Exercise goal :: Among the entries below, one stretch runs from the line that contains "M 1094,1831 L" through the line that contains "M 63,477 L 317,476 L 1567,492". Repeat that stretch exactly, ends included, and only that.

(Data extracted from a collection)

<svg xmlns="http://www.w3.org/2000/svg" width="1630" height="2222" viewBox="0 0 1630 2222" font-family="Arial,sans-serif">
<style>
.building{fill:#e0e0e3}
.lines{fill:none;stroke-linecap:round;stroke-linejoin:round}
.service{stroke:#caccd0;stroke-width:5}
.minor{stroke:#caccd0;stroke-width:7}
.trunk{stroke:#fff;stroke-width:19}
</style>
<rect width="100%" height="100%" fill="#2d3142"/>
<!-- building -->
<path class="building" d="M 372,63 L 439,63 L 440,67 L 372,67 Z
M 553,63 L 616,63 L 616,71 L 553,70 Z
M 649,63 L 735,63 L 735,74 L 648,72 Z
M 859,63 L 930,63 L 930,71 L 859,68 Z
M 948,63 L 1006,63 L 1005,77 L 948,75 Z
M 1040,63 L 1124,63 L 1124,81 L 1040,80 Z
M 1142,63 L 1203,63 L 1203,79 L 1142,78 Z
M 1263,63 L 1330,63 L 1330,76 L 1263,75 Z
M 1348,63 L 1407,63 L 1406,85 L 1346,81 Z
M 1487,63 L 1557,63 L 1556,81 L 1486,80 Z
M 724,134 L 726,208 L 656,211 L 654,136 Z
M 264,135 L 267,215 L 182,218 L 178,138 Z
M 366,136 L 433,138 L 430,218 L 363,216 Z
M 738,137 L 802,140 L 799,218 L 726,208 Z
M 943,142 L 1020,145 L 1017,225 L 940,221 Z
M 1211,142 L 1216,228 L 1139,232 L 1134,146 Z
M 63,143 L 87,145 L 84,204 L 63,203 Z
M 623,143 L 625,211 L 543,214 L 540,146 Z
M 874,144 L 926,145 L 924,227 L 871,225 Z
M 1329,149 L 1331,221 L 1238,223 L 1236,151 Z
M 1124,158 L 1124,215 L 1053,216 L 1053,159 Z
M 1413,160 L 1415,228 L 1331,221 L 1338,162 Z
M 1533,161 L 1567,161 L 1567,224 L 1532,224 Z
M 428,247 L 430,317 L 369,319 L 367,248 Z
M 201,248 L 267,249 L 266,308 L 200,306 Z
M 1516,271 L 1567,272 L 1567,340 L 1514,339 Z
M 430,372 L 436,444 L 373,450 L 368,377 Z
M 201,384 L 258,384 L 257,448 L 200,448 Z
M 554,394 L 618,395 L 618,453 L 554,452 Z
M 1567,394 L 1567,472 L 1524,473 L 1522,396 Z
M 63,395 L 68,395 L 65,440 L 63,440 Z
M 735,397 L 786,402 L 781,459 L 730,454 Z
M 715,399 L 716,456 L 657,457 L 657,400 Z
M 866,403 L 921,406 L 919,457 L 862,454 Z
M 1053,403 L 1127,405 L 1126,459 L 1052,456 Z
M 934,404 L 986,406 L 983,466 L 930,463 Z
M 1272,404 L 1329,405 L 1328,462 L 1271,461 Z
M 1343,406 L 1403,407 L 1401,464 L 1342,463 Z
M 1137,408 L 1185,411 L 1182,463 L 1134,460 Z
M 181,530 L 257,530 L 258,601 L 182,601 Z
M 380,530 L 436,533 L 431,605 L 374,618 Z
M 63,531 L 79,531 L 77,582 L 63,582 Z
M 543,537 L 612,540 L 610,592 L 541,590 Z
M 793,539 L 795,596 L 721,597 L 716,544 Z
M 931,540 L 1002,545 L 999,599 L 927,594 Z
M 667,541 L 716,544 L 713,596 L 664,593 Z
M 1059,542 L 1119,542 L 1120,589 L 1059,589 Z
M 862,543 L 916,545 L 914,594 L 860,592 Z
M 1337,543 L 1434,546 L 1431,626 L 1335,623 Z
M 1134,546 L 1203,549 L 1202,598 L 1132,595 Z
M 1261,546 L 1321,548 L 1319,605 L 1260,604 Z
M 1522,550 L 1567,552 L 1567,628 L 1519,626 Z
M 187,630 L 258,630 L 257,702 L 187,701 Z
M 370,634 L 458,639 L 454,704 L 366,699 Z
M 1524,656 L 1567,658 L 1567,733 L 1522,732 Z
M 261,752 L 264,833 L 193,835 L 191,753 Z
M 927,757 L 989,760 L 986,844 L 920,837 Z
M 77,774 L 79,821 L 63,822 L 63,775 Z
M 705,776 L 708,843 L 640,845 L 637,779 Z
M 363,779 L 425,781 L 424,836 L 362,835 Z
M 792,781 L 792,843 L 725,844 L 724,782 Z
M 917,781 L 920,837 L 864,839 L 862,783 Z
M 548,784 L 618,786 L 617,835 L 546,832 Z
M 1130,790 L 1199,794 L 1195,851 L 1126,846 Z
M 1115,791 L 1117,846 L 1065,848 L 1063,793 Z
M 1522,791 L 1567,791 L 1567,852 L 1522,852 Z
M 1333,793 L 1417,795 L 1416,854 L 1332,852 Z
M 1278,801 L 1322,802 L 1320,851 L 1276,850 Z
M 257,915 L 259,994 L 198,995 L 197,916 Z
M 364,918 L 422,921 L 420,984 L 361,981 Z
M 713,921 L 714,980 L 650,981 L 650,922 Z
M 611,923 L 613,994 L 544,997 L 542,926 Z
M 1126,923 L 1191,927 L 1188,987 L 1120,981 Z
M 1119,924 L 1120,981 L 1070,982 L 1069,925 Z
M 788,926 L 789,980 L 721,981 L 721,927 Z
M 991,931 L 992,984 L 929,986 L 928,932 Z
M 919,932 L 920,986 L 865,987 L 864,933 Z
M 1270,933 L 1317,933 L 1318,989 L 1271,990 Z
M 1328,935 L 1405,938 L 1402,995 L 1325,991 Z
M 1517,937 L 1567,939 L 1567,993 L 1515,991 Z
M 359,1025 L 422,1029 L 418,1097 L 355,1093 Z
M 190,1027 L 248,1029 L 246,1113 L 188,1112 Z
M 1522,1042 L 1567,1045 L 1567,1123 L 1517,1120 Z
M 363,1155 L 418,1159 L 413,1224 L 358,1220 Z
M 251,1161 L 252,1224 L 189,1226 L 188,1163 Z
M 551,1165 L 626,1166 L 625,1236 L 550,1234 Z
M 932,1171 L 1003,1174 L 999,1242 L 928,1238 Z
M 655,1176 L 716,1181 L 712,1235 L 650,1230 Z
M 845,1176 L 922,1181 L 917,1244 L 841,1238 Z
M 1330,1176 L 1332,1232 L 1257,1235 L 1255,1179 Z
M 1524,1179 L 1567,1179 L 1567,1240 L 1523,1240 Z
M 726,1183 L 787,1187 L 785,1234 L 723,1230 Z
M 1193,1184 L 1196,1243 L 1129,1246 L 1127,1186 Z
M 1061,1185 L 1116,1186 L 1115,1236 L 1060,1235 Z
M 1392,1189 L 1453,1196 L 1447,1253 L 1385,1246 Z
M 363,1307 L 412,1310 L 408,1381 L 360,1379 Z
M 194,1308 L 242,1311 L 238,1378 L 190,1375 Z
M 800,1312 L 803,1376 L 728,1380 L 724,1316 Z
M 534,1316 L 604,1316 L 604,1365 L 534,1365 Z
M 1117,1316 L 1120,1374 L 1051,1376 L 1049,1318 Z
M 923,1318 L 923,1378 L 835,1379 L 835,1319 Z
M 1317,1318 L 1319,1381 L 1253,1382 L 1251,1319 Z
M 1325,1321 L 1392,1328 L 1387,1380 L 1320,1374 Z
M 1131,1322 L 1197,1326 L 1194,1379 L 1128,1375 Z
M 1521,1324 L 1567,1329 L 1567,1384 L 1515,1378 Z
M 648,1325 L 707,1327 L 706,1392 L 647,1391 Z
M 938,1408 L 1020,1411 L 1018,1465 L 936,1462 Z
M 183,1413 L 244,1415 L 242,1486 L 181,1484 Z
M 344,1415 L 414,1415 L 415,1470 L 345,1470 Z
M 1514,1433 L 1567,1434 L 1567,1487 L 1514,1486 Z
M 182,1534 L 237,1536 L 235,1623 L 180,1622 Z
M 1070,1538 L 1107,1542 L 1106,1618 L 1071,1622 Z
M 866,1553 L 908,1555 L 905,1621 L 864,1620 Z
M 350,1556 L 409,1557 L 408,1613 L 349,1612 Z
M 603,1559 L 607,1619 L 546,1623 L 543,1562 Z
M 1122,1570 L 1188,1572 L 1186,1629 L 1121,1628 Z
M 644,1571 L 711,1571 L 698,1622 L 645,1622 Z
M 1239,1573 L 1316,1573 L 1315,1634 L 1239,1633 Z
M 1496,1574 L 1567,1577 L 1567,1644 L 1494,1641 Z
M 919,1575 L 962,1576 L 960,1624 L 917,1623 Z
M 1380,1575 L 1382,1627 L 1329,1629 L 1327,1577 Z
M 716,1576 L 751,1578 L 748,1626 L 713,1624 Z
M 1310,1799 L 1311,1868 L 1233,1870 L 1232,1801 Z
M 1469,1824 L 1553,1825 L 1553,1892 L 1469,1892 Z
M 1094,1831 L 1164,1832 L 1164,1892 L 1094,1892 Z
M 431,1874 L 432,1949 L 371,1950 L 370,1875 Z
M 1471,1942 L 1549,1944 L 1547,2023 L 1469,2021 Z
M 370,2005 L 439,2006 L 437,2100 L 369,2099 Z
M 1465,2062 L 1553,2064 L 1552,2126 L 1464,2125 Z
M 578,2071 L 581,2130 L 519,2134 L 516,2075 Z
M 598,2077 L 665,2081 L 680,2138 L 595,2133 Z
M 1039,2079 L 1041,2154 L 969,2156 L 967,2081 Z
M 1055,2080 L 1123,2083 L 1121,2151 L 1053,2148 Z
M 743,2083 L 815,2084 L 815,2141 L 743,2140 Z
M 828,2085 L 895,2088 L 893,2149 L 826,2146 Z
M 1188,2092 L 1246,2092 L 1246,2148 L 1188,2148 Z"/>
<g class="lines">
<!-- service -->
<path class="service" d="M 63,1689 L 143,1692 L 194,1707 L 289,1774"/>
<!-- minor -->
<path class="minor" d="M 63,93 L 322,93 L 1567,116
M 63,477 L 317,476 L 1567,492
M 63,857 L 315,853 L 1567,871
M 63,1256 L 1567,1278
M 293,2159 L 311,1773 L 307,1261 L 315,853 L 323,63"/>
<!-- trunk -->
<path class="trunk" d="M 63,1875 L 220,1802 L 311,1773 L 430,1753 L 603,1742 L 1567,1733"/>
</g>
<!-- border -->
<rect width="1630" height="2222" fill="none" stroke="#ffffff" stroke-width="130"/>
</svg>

Your response ::
M 1094,1831 L 1164,1832 L 1164,1892 L 1094,1892 Z
M 431,1874 L 432,1949 L 371,1950 L 370,1875 Z
M 1471,1942 L 1549,1944 L 1547,2023 L 1469,2021 Z
M 370,2005 L 439,2006 L 437,2100 L 369,2099 Z
M 1465,2062 L 1553,2064 L 1552,2126 L 1464,2125 Z
M 578,2071 L 581,2130 L 519,2134 L 516,2075 Z
M 598,2077 L 665,2081 L 680,2138 L 595,2133 Z
M 1039,2079 L 1041,2154 L 969,2156 L 967,2081 Z
M 1055,2080 L 1123,2083 L 1121,2151 L 1053,2148 Z
M 743,2083 L 815,2084 L 815,2141 L 743,2140 Z
M 828,2085 L 895,2088 L 893,2149 L 826,2146 Z
M 1188,2092 L 1246,2092 L 1246,2148 L 1188,2148 Z"/>
<g class="lines">
<!-- service -->
<path class="service" d="M 63,1689 L 143,1692 L 194,1707 L 289,1774"/>
<!-- minor -->
<path class="minor" d="M 63,93 L 322,93 L 1567,116
M 63,477 L 317,476 L 1567,492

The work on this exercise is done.